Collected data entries
◇ ◇ ◇ ◇ ◇ ◇ ◇
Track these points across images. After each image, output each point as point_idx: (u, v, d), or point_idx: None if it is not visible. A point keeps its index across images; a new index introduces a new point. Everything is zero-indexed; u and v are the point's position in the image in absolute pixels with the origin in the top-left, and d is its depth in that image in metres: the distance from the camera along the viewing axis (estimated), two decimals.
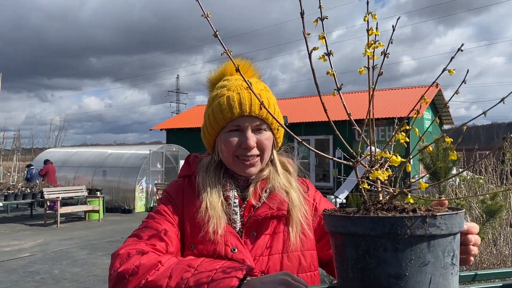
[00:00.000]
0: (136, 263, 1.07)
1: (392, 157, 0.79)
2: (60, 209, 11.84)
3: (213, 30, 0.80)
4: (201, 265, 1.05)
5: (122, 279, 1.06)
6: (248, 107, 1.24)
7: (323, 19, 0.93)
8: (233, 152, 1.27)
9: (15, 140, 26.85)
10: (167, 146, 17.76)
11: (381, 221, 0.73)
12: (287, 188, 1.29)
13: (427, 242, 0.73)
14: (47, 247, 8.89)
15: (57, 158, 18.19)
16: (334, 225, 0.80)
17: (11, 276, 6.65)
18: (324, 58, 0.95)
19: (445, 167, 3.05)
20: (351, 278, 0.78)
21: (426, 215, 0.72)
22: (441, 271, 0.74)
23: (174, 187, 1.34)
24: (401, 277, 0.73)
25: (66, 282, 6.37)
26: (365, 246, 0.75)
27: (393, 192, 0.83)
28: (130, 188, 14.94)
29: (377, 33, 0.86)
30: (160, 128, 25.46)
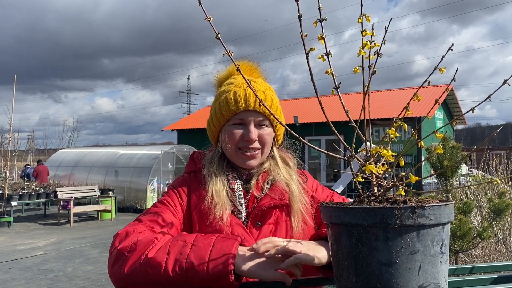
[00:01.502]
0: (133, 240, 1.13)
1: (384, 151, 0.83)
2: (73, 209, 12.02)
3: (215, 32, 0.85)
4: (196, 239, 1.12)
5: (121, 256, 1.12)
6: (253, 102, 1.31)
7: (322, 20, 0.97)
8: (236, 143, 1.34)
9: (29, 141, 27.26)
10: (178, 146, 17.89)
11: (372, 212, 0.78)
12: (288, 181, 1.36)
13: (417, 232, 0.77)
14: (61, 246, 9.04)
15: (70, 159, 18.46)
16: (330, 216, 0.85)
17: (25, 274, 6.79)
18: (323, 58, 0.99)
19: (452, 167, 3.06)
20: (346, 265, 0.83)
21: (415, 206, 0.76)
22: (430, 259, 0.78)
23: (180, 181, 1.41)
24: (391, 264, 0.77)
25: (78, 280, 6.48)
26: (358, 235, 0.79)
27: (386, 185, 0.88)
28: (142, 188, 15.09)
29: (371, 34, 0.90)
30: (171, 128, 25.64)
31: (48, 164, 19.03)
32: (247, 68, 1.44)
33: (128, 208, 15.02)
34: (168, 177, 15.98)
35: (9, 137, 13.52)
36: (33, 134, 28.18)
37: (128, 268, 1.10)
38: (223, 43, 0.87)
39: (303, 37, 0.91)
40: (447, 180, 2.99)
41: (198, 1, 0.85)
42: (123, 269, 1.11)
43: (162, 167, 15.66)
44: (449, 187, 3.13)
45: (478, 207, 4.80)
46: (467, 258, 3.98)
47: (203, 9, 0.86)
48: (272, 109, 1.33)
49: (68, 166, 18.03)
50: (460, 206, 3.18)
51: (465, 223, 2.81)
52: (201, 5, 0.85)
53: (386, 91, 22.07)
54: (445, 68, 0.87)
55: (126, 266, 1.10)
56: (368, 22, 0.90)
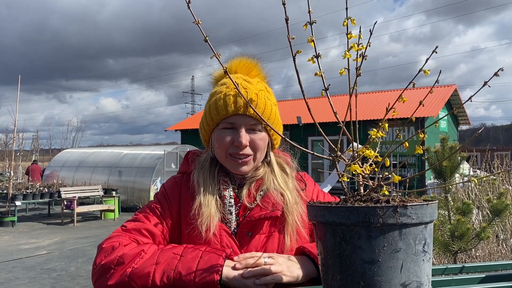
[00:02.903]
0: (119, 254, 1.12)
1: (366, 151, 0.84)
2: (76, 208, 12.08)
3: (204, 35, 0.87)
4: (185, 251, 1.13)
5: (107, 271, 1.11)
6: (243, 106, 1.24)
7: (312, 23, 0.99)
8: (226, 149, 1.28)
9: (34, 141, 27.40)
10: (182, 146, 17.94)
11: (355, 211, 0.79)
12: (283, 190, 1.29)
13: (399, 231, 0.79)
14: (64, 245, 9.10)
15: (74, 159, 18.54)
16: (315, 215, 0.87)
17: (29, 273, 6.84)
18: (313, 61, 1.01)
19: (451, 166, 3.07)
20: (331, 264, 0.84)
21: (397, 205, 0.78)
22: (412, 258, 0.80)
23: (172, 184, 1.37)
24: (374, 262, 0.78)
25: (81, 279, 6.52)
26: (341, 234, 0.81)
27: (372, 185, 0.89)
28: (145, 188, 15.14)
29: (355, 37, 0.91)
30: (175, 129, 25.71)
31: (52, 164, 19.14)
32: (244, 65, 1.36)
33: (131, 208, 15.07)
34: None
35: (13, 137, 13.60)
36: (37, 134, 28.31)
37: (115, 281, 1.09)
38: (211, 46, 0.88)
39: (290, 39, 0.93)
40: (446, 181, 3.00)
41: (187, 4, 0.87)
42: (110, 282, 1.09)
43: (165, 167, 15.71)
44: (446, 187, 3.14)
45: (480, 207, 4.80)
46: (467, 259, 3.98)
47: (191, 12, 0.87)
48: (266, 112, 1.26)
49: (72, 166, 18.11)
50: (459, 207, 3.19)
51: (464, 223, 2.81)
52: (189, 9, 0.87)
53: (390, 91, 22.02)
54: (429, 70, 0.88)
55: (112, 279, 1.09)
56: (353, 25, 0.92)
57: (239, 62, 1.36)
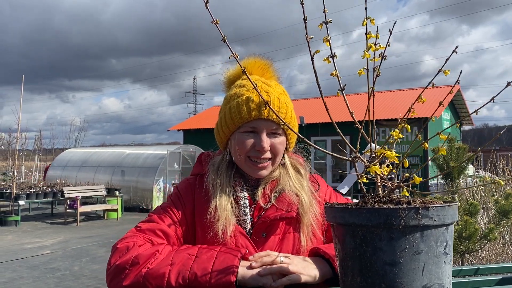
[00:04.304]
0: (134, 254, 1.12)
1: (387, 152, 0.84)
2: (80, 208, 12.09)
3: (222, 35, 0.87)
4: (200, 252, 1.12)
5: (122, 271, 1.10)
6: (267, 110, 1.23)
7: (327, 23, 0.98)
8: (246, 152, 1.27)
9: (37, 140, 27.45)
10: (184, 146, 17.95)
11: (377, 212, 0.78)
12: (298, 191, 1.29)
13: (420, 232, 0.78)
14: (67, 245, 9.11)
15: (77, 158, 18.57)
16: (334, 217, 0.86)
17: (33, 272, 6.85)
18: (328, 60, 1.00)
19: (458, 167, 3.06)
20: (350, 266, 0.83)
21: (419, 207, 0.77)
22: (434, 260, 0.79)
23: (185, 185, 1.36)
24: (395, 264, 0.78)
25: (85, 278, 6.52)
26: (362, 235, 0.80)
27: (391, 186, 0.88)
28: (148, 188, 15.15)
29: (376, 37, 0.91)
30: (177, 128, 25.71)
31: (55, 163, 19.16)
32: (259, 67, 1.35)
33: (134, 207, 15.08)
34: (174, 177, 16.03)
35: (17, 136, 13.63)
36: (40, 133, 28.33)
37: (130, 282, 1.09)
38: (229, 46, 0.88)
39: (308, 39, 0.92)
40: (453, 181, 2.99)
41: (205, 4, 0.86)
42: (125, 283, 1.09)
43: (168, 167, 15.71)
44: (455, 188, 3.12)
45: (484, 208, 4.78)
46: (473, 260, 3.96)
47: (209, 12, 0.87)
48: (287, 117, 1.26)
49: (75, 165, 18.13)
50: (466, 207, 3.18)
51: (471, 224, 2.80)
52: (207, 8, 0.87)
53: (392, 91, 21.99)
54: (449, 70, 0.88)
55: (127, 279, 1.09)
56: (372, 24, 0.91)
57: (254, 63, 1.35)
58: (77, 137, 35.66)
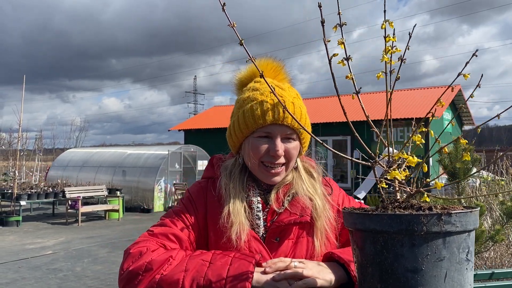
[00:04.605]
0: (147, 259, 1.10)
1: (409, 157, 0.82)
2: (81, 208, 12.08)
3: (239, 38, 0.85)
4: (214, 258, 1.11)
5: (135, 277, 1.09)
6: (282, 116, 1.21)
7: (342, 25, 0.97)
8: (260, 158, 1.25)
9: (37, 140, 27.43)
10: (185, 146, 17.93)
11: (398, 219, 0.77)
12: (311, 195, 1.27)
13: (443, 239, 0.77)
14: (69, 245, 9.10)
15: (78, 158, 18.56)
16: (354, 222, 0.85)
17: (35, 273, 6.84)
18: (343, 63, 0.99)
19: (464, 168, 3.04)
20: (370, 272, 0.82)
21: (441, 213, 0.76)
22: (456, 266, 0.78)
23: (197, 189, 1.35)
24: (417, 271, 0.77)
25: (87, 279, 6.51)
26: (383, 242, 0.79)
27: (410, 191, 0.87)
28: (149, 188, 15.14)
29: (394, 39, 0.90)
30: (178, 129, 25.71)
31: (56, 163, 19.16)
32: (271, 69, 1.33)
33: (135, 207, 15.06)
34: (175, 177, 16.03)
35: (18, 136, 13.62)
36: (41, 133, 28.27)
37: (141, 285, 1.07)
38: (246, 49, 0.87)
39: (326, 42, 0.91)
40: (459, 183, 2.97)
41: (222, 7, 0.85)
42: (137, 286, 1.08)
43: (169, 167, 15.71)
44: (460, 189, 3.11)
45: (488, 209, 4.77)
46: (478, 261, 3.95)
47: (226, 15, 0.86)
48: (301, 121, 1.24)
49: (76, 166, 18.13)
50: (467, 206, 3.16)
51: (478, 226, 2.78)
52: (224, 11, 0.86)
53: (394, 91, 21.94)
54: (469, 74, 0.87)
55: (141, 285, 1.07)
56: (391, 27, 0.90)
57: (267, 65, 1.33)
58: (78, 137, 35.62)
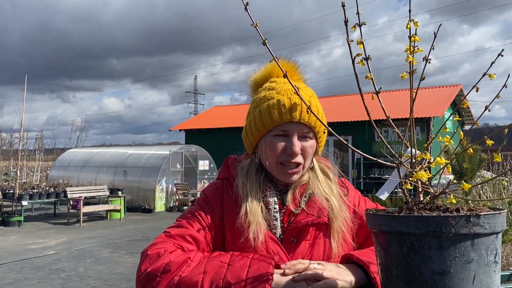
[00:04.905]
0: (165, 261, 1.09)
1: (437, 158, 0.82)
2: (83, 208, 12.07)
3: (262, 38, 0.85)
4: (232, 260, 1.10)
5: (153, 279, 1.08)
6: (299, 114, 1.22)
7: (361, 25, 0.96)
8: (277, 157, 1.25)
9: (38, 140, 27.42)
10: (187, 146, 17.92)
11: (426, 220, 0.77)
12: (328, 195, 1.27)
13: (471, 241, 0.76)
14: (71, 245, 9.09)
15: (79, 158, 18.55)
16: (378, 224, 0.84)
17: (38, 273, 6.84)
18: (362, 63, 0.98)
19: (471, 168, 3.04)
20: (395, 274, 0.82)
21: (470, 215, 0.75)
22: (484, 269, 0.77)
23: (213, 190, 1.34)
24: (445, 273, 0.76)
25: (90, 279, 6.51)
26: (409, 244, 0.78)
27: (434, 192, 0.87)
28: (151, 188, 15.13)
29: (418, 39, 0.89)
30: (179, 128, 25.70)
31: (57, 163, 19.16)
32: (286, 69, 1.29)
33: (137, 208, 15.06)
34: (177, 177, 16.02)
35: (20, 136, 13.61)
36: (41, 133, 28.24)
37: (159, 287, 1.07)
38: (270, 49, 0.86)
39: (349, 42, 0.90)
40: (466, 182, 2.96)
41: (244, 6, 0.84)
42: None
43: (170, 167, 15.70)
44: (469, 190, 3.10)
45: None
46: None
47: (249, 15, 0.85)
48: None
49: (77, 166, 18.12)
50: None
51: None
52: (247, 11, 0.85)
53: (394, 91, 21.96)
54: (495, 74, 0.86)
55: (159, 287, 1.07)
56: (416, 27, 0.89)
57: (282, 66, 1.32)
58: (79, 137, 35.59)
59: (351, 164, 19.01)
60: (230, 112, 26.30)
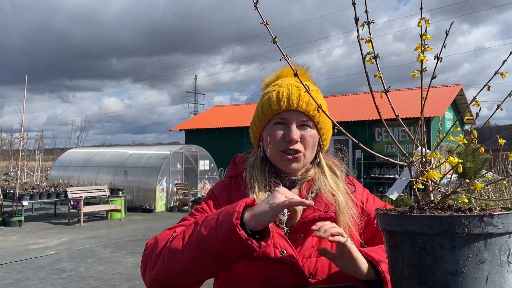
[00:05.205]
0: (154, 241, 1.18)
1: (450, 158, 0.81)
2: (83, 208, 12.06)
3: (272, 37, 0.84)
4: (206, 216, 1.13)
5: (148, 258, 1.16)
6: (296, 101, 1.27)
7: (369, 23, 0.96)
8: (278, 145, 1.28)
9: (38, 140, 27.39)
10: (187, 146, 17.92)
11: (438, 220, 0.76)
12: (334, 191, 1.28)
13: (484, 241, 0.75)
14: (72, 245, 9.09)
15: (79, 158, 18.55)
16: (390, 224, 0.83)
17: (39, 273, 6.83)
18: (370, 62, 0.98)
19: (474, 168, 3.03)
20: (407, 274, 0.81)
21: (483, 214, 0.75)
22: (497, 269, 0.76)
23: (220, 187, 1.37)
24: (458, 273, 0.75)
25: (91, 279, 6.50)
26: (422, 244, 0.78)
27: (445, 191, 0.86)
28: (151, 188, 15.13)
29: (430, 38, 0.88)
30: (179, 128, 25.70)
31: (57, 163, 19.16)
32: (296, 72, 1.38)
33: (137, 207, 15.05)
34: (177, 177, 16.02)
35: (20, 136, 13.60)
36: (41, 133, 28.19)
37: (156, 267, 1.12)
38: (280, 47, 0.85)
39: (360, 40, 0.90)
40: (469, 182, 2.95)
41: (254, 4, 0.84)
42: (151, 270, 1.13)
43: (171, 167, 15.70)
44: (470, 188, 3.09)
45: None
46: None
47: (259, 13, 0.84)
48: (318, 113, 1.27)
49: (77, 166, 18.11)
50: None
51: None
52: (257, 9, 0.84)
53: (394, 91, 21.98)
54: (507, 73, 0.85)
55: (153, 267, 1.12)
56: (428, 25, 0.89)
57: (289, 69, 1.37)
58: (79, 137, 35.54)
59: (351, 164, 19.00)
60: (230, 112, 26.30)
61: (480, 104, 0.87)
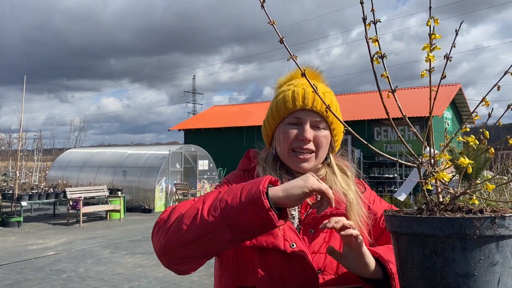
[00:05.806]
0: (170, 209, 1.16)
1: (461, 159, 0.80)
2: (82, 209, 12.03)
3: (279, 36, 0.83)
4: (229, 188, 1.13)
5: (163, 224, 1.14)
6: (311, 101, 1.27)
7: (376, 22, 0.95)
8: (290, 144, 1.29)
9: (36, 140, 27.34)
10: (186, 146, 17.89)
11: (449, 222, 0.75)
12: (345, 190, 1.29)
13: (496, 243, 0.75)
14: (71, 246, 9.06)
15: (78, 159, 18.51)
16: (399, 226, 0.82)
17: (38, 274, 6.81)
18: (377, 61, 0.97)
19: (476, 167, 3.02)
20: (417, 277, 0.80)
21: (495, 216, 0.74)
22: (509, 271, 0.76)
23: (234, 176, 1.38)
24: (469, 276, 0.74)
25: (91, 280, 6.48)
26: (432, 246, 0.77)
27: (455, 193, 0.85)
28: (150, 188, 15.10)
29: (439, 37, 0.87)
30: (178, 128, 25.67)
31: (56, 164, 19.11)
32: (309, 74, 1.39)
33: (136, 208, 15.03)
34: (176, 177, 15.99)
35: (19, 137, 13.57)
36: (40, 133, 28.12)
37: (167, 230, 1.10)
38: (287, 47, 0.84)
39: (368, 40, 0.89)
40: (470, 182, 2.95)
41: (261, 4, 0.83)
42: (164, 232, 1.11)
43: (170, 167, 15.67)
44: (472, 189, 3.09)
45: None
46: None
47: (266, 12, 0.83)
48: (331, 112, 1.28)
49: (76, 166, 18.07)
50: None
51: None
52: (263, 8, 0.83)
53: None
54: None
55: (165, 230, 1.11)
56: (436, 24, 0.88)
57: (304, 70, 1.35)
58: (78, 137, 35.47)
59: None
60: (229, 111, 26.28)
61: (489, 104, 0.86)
◇ ◇ ◇ ◇ ◇ ◇ ◇
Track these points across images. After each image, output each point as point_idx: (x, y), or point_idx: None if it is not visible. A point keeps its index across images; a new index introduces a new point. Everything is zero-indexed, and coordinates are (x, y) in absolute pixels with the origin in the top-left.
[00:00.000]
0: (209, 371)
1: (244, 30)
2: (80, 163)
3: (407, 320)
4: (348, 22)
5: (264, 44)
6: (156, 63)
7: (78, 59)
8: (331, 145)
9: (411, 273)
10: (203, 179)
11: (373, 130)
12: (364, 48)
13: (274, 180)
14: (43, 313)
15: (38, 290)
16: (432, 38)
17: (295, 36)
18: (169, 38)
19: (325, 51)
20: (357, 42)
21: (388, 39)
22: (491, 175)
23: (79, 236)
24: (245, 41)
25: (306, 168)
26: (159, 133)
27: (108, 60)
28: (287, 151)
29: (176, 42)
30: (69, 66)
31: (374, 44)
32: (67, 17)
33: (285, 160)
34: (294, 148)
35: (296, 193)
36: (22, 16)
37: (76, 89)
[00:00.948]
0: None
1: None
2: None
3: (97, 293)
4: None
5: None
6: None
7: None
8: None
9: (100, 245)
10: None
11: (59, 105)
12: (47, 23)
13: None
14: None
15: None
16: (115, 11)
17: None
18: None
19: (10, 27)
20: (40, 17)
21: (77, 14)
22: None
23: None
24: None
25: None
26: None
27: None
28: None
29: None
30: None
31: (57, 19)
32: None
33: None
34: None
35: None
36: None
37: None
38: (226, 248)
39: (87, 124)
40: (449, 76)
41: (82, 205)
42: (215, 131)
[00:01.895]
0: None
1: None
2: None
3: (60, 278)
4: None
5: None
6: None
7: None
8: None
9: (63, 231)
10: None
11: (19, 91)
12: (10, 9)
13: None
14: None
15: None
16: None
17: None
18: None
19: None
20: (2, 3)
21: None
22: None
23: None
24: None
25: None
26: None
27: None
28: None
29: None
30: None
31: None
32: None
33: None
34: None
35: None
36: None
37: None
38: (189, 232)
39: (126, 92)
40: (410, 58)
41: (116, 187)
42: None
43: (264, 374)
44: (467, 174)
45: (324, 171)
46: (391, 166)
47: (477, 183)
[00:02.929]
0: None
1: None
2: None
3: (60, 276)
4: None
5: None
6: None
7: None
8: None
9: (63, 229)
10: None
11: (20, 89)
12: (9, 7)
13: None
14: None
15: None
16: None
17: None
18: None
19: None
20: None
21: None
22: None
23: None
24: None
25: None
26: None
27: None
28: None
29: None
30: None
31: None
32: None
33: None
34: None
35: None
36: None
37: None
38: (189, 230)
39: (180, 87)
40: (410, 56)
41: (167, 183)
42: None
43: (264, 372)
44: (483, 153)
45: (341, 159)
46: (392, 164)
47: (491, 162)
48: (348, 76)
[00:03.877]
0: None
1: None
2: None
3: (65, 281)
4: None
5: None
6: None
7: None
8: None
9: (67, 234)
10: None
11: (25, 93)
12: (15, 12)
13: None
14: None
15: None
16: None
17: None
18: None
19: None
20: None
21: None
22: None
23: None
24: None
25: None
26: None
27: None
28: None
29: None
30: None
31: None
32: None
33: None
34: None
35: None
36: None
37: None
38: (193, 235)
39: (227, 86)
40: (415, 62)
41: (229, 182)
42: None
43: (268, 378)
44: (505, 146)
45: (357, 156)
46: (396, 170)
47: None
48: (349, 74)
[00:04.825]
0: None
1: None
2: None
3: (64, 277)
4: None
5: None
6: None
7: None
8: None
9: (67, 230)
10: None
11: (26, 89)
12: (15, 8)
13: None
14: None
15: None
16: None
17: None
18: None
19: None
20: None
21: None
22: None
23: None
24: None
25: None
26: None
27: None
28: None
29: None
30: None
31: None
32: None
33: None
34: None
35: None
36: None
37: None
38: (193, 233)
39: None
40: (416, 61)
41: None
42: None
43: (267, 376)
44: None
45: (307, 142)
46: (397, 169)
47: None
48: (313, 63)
◇ ◇ ◇ ◇ ◇ ◇ ◇
■ **Exercise**
Give again the stretch of the entries above that begins at the line with "(estimated), two decimals." and ends at the line with "12: (287, 188, 1.29)", word for word, with no pictures.

■ **Response**
Track these points across images. After each image, output each point as point_idx: (u, v, d), or point_idx: None if it is not visible. A point keeps its index across images; a new index introduces a new point. Everything is zero-indexed; u and v are the point's position in the image in absolute pixels with the origin in the top-left, and d is its depth in that image in metres: the distance from the camera along the viewing axis (estimated), two decimals.
[00:00.000]
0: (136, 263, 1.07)
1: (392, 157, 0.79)
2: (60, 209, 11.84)
3: (213, 30, 0.80)
4: (201, 265, 1.05)
5: (122, 279, 1.06)
6: (248, 107, 1.24)
7: (323, 19, 0.93)
8: (233, 152, 1.27)
9: (15, 140, 26.85)
10: (167, 146, 17.76)
11: (381, 221, 0.73)
12: (287, 188, 1.29)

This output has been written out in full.